The problem: Would you repeat the entries below exactly and omit the pictures?

[Transcribed page contents]
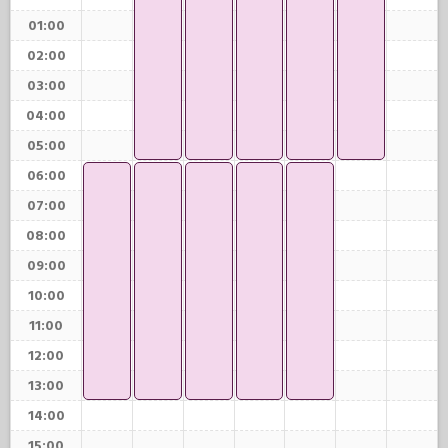
01:00
02:00
03:00
04:00
05:00
06:00
07:00
08:00
09:00
10:00
11:00
12:00
13:00
14:00
15:00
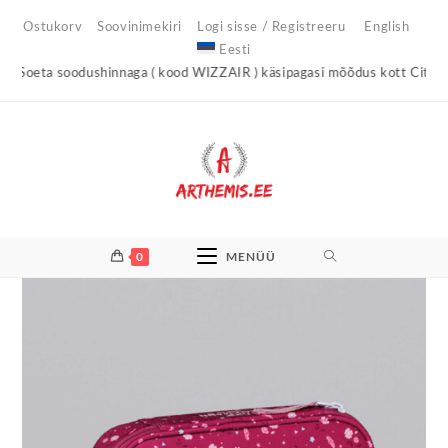
Skip
Ostukorv
Soovinimekiri
Logi sisse / Registreeru
English
to
Eesti
content
eta soodushinnaga ( kood WIZZAIR ) käsipagasi mõõdus kott City Light
0
MENÜÜ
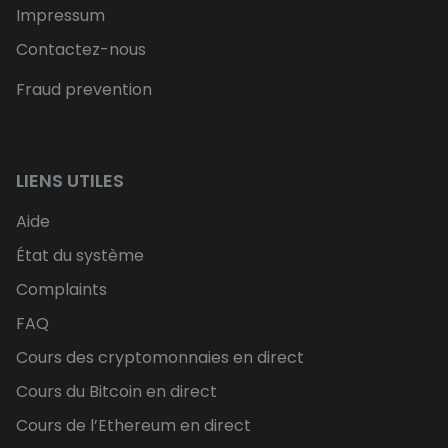
Impressum
Contactez-nous
Fraud prevention
LIENS UTILES
Aide
État du système
Complaints
FAQ
Cours des cryptomonnaies en direct
Cours du Bitcoin en direct
Cours de l’Ethereum en direct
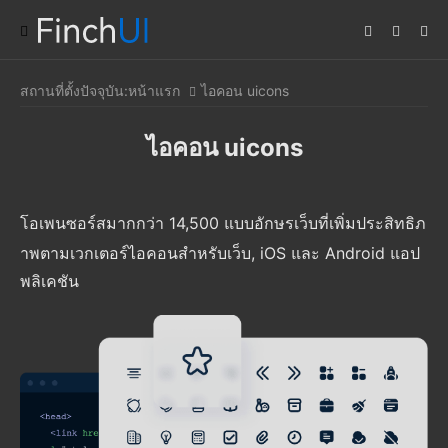
สถานที่ตั้งปัจจุบัน:
หน้าแรก
ไอคอน uicons
ไอคอน uicons
โอเพนซอร์สมากกว่า 14,500 แบบอักษรเว็บที่เพิ่มประสิทธิภ
าพตามเวกเตอร์ไอคอนสําหรับเว็บ, iOS และ Android แอป
พลิเคชัน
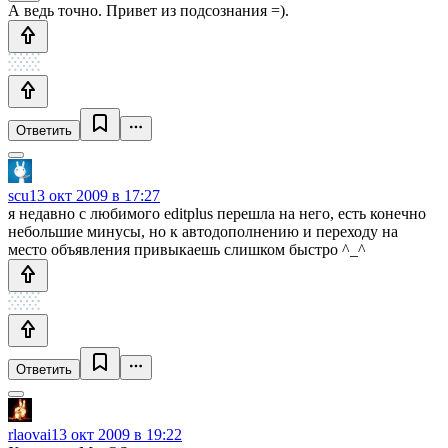
А ведь точно. Привет из подсознания =).
Ответить
scu
13 окт 2009 в 17:27
я недавно с любимого editplus перешла на него, есть конечно
небольшие минусы, но к автодополнению и переходу на
место объявления привыкаешь слишком быстро ^_^
Ответить
rlaovai
13 окт 2009 в 19:22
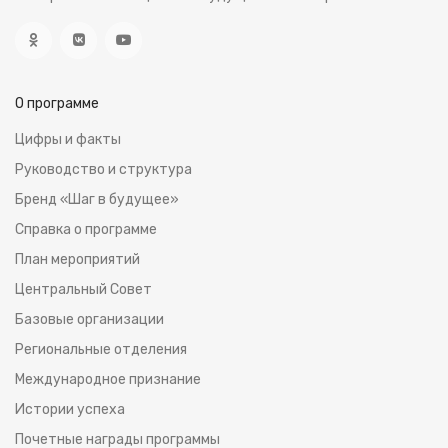
О программе
Цифры и факты
Руководство и структура
Бренд «Шаг в будущее»
Справка о программе
План мероприятий
Центральный Совет
Базовые организации
Региональные отделения
Международное признание
Истoрии успеха
Почетные награды программы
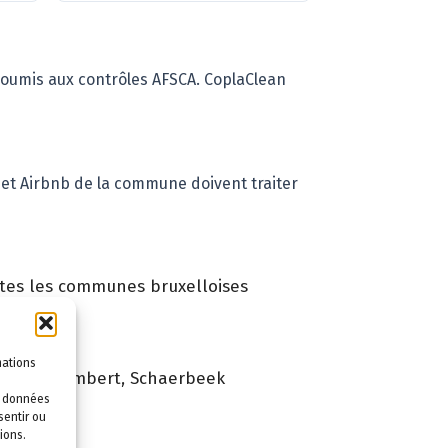
oumis aux contrôles AFSCA. CoplaClean
s et Airbnb de la commune doivent traiter
utes les communes bruxelloises
mations
-Saint-Lambert
,
Schaerbeek
es données
ek ?
sentir ou
ions.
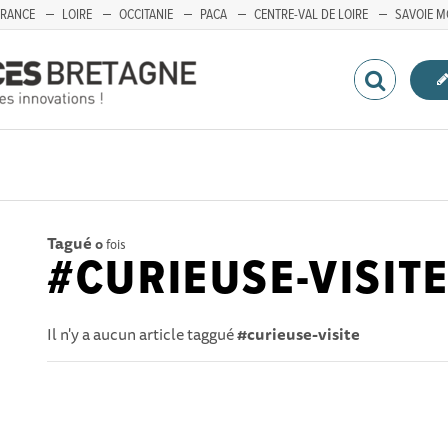
FRANCE
LOIRE
OCCITANIE
PACA
CENTRE-VAL DE LOIRE
SAVOIE M
Tagué
0
fois
#CURIEUSE-VISIT
Il n'y a aucun article taggué
#curieuse-visite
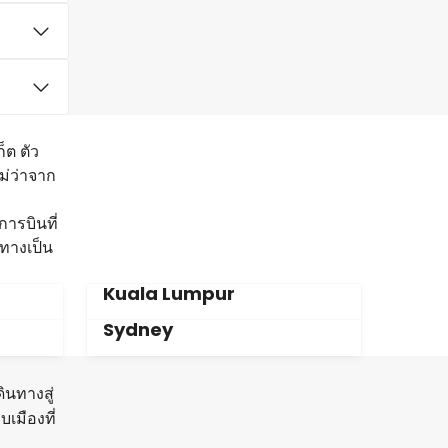
็ต ตัว
ม่ว่าจาก
การบินที่
ทางเป็น
Kuala Lumpur
Sydney
นทางสู่
เมืองที่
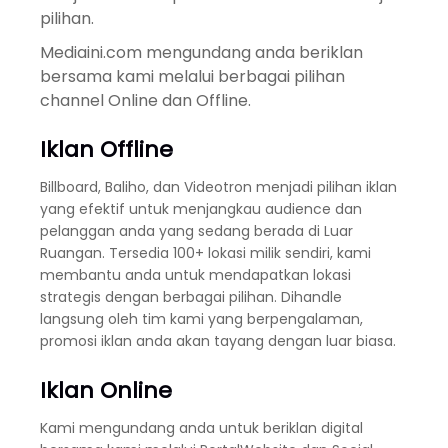
pilihan.
Mediaini.com mengundang anda beriklan
bersama kami melalui berbagai pilihan
channel Online dan Offline.
Iklan Offline
Billboard, Baliho, dan Videotron menjadi pilihan iklan
yang efektif untuk menjangkau audience dan
pelanggan anda yang sedang berada di Luar
Ruangan. Tersedia 100+ lokasi milik sendiri, kami
membantu anda untuk mendapatkan lokasi
strategis dengan berbagai pilihan. Dihandle
langsung oleh tim kami yang berpengalaman,
promosi iklan anda akan tayang dengan luar biasa.
Iklan Online
Kami mengundang anda untuk beriklan digital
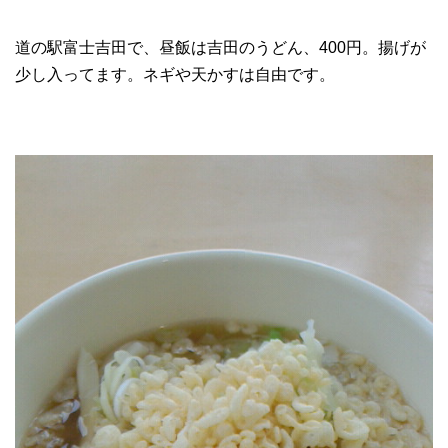
道の駅富士吉田で、昼飯は吉田のうどん、400円。揚げが
少し入ってます。ネギや天かすは自由です。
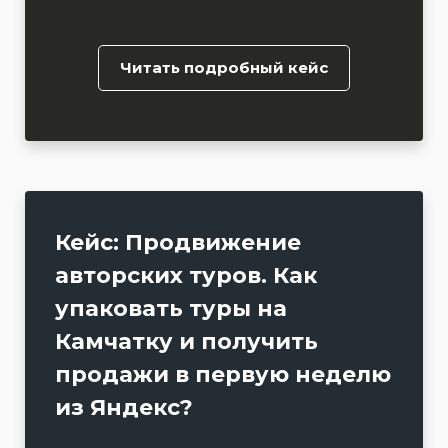
Читать подробный кейс
Кейс: Продвижение
авторских туров. Как
упаковать туры на
Камчатку и получить
продажи в первую неделю
из Яндекс?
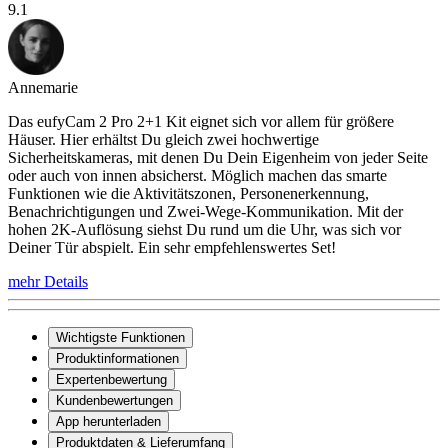
9.1
Annemarie
Das eufyCam 2 Pro 2+1 Kit eignet sich vor allem für größere
Häuser. Hier erhältst Du gleich zwei hochwertige
Sicherheitskameras, mit denen Du Dein Eigenheim von jeder Seite
oder auch von innen absicherst. Möglich machen das smarte
Funktionen wie die Aktivitätszonen, Personenerkennung,
Benachrichtigungen und Zwei-Wege-Kommunikation. Mit der
hohen 2K-Auflösung siehst Du rund um die Uhr, was sich vor
Deiner Tür abspielt. Ein sehr empfehlenswertes Set!
mehr Details
Wichtigste Funktionen
Produktinformationen
Expertenbewertung
Kundenbewertungen
App herunterladen
Produktdaten & Lieferumfang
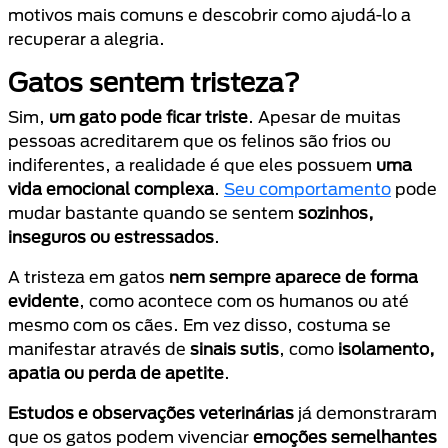
motivos mais comuns e descobrir como ajudá-lo a
recuperar a alegria.
Gatos sentem tristeza?
Sim,
um gato pode ficar triste
. Apesar de muitas
pessoas acreditarem que os felinos são frios ou
indiferentes, a realidade é que eles possuem
uma
vida emocional complexa
.
Seu comportamento
pode
mudar bastante quando se sentem
sozinhos,
inseguros ou estressados
.
A tristeza em gatos
nem sempre aparece de forma
evidente
, como acontece com os humanos ou até
mesmo com os cães. Em vez disso, costuma se
manifestar através de
sinais sutis
, como
isolamento,
apatia ou perda de apetite
.
Estudos e observações veterinárias
já demonstraram
que os gatos podem vivenciar
emoções semelhantes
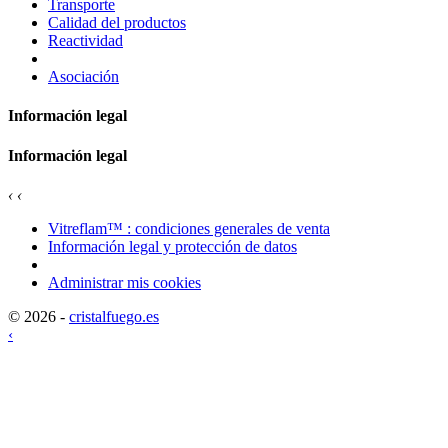
Transporte
Calidad del productos
Reactividad
Asociación
Información legal
Información legal
‹
‹
Vitreflam™ : condiciones generales de venta
Información legal y protección de datos
Administrar mis cookies
© 2026 -
cristalfuego.es
‹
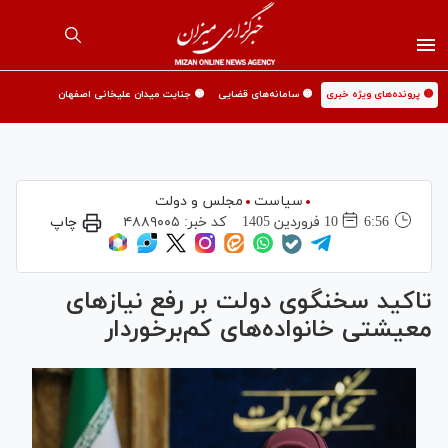
🟡 پرونده‌های ویژه خبری
🟡 سامانه‌های قضایی
🟡 جنایت میدان علیخانی اصفهان
سیاست
مجلس و دولت
6:56
10 فروردين 1405
کد خبر:
۴۸۸۹۰۰۵
چاپ
تاکید سخنگوی دولت بر رفع نیاز‌های
معیشتی خانواده‌های کم‌برخوردار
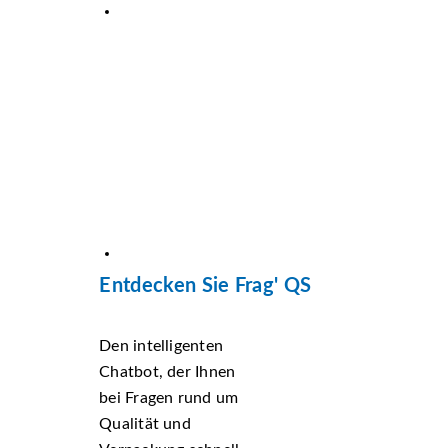
Entdecken Sie Frag' QS
Den intelligenten
Chatbot, der Ihnen
bei Fragen rund um
Qualität und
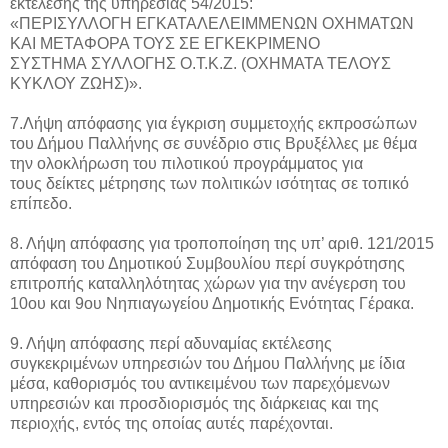
εκτέλεσης της υπηρεσίας 54/2015:
«ΠΕΡΙΣΥΛΛΟΓΗ ΕΓΚΑΤΑΛΕΛΕΙΜΜΕΝΩΝ ΟΧΗΜΑΤΩΝ
ΚΑΙ ΜΕΤΑΦΟΡΑ ΤΟΥΣ ΣΕ ΕΓΚΕΚΡΙΜΕΝΟ
ΣΥΣΤΗΜΑ ΣΥΛΛΟΓΗΣ Ο.Τ.Κ.Ζ. (ΟΧΗΜΑΤΑ ΤΕΛΟΥΣ
ΚΥΚΛΟΥ ΖΩΗΣ)».
7.Λήψη απόφασης για έγκριση συμμετοχής εκπροσώπων
του Δήμου Παλλήνης σε συνέδριο στις Βρυξέλλες με θέμα
την ολοκλήρωση του πιλοτικού προγράμματος για
τους δείκτες μέτρησης των πολιτικών ισότητας σε τοπικό
επίπεδο.
8. Λήψη απόφασης για τροποποίηση της υπ’ αριθ. 121/2015
απόφαση του Δημοτικού Συμβουλίου περί συγκρότησης
επιτροπής καταλληλότητας χώρων για την ανέγερση του
10ου και 9ου Νηπιαγωγείου Δημοτικής Ενότητας Γέρακα.
9. Λήψη απόφασης περί αδυναμίας εκτέλεσης
συγκεκριμένων υπηρεσιών του Δήμου Παλλήνης με ίδια
μέσα, καθορισμός του αντικειμένου των παρεχόμενων
υπηρεσιών και προσδιορισμός της διάρκειας και της
περιοχής, εντός της οποίας αυτές παρέχονται.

The completed task:
01:00
02:00
03:00
04:00
05:00
06:00
07:00
08:00
09:00
10:00
11:00
12:00
13:00
14:00
15:00
Skip
Ostukorv
Soovinimekiri
Logi sisse / Registreeru
English
to
Eesti
content
eta soodushinnaga ( kood WIZZAIR ) käsipagasi mõõdus kott City Light
0
MENÜÜ
Impressum
Contactez-nous
Fraud prevention
LIENS UTILES
Aide
État du système
Complaints
FAQ
Cours des cryptomonnaies en direct
Cours du Bitcoin en direct
Cours de l’Ethereum en direct
สถานที่ตั้งปัจจุบัน:
หน้าแรก
ไอคอน uicons
ไอคอน uicons
โอเพนซอร์สมากกว่า 14,500 แบบอักษรเว็บที่เพิ่มประสิทธิภ
าพตามเวกเตอร์ไอคอนสําหรับเว็บ, iOS และ Android แอป
พลิเคชัน
А ведь точно. Привет из подсознания =).
Ответить
scu
13 окт 2009 в 17:27
я недавно с любимого editplus перешла на него, есть конечно
небольшие минусы, но к автодополнению и переходу на
место объявления привыкаешь слишком быстро ^_^
Ответить
rlaovai
13 окт 2009 в 19:22
О программе
Цифры и факты
Руководство и структура
Бренд «Шаг в будущее»
Справка о программе
План мероприятий
Центральный Совет
Базовые организации
Региональные отделения
Международное признание
Истoрии успеха
Почетные награды программы
oumis aux contrôles AFSCA. CoplaClean
s et Airbnb de la commune doivent traiter
utes les communes bruxelloises
mations
-Saint-Lambert
,
Schaerbeek
es données
ek ?
sentir ou
ions.
FRANCE
LOIRE
OCCITANIE
PACA
CENTRE-VAL DE LOIRE
SAVOIE M
Tagué
0
fois
#CURIEUSE-VISIT
Il n'y a aucun article taggué
#curieuse-visite
็ต ตัว
ม่ว่าจาก
การบินที่
ทางเป็น
Kuala Lumpur
Sydney
นทางสู่
เมืองที่
pilihan.
Mediaini.com mengundang anda beriklan
bersama kami melalui berbagai pilihan
channel Online dan Offline.
Iklan Offline
Billboard, Baliho, dan Videotron menjadi pilihan iklan
yang efektif untuk menjangkau audience dan
pelanggan anda yang sedang berada di Luar
Ruangan. Tersedia 100+ lokasi milik sendiri, kami
membantu anda untuk mendapatkan lokasi
strategis dengan berbagai pilihan. Dihandle
langsung oleh tim kami yang berpengalaman,
promosi iklan anda akan tayang dengan luar biasa.
Iklan Online
Kami mengundang anda untuk beriklan digital
道の駅富士吉田で、昼飯は吉田のうどん、400円。揚げが
少し入ってます。ネギや天かすは自由です。
Читать подробный кейс
Кейс: Продвижение
авторских туров. Как
упаковать туры на
Камчатку и получить
продажи в первую неделю
из Яндекс?
9.1
Annemarie
Das eufyCam 2 Pro 2+1 Kit eignet sich vor allem für größere
Häuser. Hier erhältst Du gleich zwei hochwertige
Sicherheitskameras, mit denen Du Dein Eigenheim von jeder Seite
oder auch von innen absicherst. Möglich machen das smarte
Funktionen wie die Aktivitätszonen, Personenerkennung,
Benachrichtigungen und Zwei-Wege-Kommunikation. Mit der
hohen 2K-Auflösung siehst Du rund um die Uhr, was sich vor
Deiner Tür abspielt. Ein sehr empfehlenswertes Set!
mehr Details
Wichtigste Funktionen
Produktinformationen
Expertenbewertung
Kundenbewertungen
App herunterladen
Produktdaten & Lieferumfang
motivos mais comuns e descobrir como ajudá-lo a
recuperar a alegria.
Gatos sentem tristeza?
Sim,
um gato pode ficar triste
. Apesar de muitas
pessoas acreditarem que os felinos são frios ou
indiferentes, a realidade é que eles possuem
uma
vida emocional complexa
.
Seu comportamento
pode
mudar bastante quando se sentem
sozinhos,
inseguros ou estressados
.
A tristeza em gatos
nem sempre aparece de forma
evidente
, como acontece com os humanos ou até
mesmo com os cães. Em vez disso, costuma se
manifestar através de
sinais sutis
, como
isolamento,
apatia ou perda de apetite
.
Estudos e observações veterinárias
já demonstraram
que os gatos podem vivenciar
emoções semelhantes
Transporte
Calidad del productos
Reactividad
Asociación
Información legal
Información legal
‹
‹
Vitreflam™ : condiciones generales de venta
Información legal y protección de datos
Administrar mis cookies
© 2026 -
cristalfuego.es
‹
🟡 پرونده‌های ویژه خبری
🟡 سامانه‌های قضایی
🟡 جنایت میدان علیخانی اصفهان
سیاست
مجلس و دولت
6:56
10 فروردين 1405
کد خبر:
۴۸۸۹۰۰۵
چاپ
تاکید سخنگوی دولت بر رفع نیاز‌های
معیشتی خانواده‌های کم‌برخوردار
Entdecken Sie Frag' QS
Den intelligenten
Chatbot, der Ihnen
bei Fragen rund um
Qualität und
εκτέλεσης της υπηρεσίας 54/2015:
«ΠΕΡΙΣΥΛΛΟΓΗ ΕΓΚΑΤΑΛΕΛΕΙΜΜΕΝΩΝ ΟΧΗΜΑΤΩΝ
ΚΑΙ ΜΕΤΑΦΟΡΑ ΤΟΥΣ ΣΕ ΕΓΚΕΚΡΙΜΕΝΟ
ΣΥΣΤΗΜΑ ΣΥΛΛΟΓΗΣ Ο.Τ.Κ.Ζ. (ΟΧΗΜΑΤΑ ΤΕΛΟΥΣ
ΚΥΚΛΟΥ ΖΩΗΣ)».
7.Λήψη απόφασης για έγκριση συμμετοχής εκπροσώπων
του Δήμου Παλλήνης σε συνέδριο στις Βρυξέλλες με θέμα
την ολοκλήρωση του πιλοτικού προγράμματος για
τους δείκτες μέτρησης των πολιτικών ισότητας σε τοπικό
επίπεδο.
8. Λήψη απόφασης για τροποποίηση της υπ’ αριθ. 121/2015
απόφαση του Δημοτικού Συμβουλίου περί συγκρότησης
επιτροπής καταλληλότητας χώρων για την ανέγερση του
10ου και 9ου Νηπιαγωγείου Δημοτικής Ενότητας Γέρακα.
9. Λήψη απόφασης περί αδυναμίας εκτέλεσης
συγκεκριμένων υπηρεσιών του Δήμου Παλλήνης με ίδια
μέσα, καθορισμός του αντικειμένου των παρεχόμενων
υπηρεσιών και προσδιορισμός της διάρκειας και της
περιοχής, εντός της οποίας αυτές παρέχονται.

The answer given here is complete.